Littered House. Among his constituents or at his red-brick home in Hampstead Garden Suburb, Wilson is affable, easygoing and well-liked. His wife Mary, the daughter of a Baptist minister, writes poetry and is active in her local church; his two sons, Robin. 19, and Giles, 14, litter the house with sports gear and mackintoshes. But in the House of Com mons, the reaction to Wilson is generally one of uneasy suspicion, and he is frequently accused of being "slippery." As the Economist put it last week, "On the big things--defense, the American alliance, East-West, the need to give Labor a twentieth century look--Mr. Wilson has been consistently ambiguous, indeed deliberately and cleverly so. These are the reasons for more than doubt about his leadership.''
Having quit the Labor Cabinet in 1951, along with Firebrand Aneurin Bevan, Wilson has inherited much of Bevan's leftwing support. But in the Cabinet his main administrative achievement was the dismantling of a vast array of controls on Britain's postwar economy. He has always been more pragmatic than doctrinaire--or opportunistic, his enemies say. In a Commons speech last week he declared, "What I am saying may or may not be ideological, but it will get the export orders." With the left safely on his side, Wilson is shrewd enough to know that, as leader, he must now conciliate the party's center and right.

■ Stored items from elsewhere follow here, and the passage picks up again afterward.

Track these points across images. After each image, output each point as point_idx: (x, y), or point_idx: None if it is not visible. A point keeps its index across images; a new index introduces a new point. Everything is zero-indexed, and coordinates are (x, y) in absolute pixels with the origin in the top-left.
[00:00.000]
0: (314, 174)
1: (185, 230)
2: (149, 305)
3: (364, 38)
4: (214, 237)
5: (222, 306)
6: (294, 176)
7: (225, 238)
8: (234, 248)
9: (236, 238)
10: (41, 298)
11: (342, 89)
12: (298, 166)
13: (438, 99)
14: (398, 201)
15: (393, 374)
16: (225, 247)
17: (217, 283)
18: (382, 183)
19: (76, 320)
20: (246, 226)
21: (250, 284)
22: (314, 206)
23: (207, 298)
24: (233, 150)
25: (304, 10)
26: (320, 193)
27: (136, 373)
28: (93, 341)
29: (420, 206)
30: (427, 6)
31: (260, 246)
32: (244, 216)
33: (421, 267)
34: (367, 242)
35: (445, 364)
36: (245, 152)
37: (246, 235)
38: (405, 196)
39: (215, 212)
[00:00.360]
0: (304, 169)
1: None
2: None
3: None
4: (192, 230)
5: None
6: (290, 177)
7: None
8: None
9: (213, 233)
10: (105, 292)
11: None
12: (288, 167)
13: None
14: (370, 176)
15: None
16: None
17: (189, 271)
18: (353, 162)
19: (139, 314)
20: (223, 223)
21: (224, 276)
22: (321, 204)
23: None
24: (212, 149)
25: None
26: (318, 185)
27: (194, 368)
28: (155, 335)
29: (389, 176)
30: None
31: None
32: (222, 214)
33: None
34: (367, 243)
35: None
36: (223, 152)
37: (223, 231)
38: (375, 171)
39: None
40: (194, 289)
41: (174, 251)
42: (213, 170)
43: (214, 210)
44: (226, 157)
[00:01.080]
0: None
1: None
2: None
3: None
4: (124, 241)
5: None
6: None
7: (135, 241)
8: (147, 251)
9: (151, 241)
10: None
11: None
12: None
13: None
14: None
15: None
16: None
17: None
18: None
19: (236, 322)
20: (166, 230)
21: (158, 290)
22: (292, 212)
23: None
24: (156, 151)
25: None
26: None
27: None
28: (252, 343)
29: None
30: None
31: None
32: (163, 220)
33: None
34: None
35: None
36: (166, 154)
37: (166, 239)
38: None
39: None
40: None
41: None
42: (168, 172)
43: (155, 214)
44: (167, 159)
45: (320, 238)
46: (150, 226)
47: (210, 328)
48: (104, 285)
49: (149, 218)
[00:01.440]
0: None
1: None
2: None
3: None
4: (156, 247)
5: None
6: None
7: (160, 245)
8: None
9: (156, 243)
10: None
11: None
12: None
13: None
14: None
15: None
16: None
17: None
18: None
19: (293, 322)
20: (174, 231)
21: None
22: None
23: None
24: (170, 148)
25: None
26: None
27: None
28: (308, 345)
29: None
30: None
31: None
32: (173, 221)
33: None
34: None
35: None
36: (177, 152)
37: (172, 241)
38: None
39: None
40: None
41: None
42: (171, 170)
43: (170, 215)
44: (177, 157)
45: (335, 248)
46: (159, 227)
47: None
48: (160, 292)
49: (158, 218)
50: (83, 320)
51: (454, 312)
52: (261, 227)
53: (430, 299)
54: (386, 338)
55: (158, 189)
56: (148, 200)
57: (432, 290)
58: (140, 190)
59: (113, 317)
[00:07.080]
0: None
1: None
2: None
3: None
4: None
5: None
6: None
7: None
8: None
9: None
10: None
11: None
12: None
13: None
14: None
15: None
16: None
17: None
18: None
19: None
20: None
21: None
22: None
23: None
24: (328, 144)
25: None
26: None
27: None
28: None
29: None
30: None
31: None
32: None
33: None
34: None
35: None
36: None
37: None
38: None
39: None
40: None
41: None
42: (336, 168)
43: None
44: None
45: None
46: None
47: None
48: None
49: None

Wilson carried on a mild flirtation with the H-bomb "unilateralists'7 when he challenged Gaitskell for party leadership in 1960, and for a time plumped for neutralism instead of NATO. Last week Wilson reassured everybody that the Labor Party "stands firmly by NATO." And he added, "We should expect to have a very happy relationship" with Washington. In a recent Commons speech he argued that Britain should avoid the needless expense of a separate nuclear deterrent, but nevertheless should have a voice in deciding when the West (i.e., the U.S.) uses its nuclear power: "There must be no annihilation without representation!"

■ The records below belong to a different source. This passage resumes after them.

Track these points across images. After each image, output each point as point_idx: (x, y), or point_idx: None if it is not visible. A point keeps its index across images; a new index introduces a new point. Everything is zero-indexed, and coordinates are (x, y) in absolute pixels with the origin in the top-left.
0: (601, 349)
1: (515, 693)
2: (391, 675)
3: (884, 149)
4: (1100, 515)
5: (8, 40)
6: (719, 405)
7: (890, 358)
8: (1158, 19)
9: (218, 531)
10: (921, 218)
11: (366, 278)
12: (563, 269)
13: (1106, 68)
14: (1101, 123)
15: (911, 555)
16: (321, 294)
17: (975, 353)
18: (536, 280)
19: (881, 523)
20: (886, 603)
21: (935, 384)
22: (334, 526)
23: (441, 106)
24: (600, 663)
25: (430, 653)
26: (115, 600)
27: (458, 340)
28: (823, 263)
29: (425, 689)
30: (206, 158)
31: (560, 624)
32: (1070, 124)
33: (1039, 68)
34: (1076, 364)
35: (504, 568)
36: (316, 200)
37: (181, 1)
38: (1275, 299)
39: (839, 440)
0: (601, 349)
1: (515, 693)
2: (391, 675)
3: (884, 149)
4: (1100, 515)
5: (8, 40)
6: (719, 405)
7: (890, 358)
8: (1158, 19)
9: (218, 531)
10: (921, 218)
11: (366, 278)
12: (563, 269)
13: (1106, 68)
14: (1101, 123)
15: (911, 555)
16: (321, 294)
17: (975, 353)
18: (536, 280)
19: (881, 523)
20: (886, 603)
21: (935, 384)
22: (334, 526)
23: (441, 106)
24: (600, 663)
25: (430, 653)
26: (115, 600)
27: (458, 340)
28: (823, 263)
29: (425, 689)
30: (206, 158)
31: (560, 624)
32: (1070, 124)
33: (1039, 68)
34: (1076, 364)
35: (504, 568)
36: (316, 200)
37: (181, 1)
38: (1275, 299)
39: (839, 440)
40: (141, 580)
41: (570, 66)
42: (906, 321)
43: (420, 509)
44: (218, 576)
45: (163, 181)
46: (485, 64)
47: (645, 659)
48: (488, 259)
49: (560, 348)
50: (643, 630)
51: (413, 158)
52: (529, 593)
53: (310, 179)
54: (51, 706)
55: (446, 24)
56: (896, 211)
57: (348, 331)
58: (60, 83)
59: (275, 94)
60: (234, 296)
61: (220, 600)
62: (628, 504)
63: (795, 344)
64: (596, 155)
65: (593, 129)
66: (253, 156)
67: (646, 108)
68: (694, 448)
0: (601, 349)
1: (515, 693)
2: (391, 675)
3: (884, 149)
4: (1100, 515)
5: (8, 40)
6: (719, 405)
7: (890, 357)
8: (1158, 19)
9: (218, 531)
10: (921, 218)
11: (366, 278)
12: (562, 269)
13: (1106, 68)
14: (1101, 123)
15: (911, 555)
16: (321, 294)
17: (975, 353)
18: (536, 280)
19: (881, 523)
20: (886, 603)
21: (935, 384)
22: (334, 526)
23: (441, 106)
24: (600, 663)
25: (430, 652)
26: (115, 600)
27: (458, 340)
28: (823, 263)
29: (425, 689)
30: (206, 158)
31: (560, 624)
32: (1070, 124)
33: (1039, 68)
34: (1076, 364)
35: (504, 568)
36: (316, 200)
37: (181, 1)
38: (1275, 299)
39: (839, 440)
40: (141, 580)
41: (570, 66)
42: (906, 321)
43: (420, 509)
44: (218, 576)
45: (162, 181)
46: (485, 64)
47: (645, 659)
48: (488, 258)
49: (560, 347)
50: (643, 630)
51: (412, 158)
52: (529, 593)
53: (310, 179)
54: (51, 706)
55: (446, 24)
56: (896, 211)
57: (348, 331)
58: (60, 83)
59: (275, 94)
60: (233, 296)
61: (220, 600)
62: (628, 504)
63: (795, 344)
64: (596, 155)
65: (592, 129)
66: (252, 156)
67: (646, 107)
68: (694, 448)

With his ready tongue and sharp mind, Harold Wilson will prove a formidable adversary for Prime Minister Harold Macmillan (he was swiftly dubbed "The Other Harold"). There is hardly an M.P. who has a better grasp of parliamentary procedure or a better knack of turning it to his side's advantage. He has already drawn blood with his slashing attacks on the "vain nuclear posturing" of the Macmillan government. Macmillan's relations with U.S. President John Kennedy, said Wilson, reminded him of a "seedy uncle" receiving homilies from a young and wealthy nephew. Though it may be difficult to discover precisely where Harold Wilson stands, there was little doubt last week about where he intends to come to rest--at 10 Downing Street.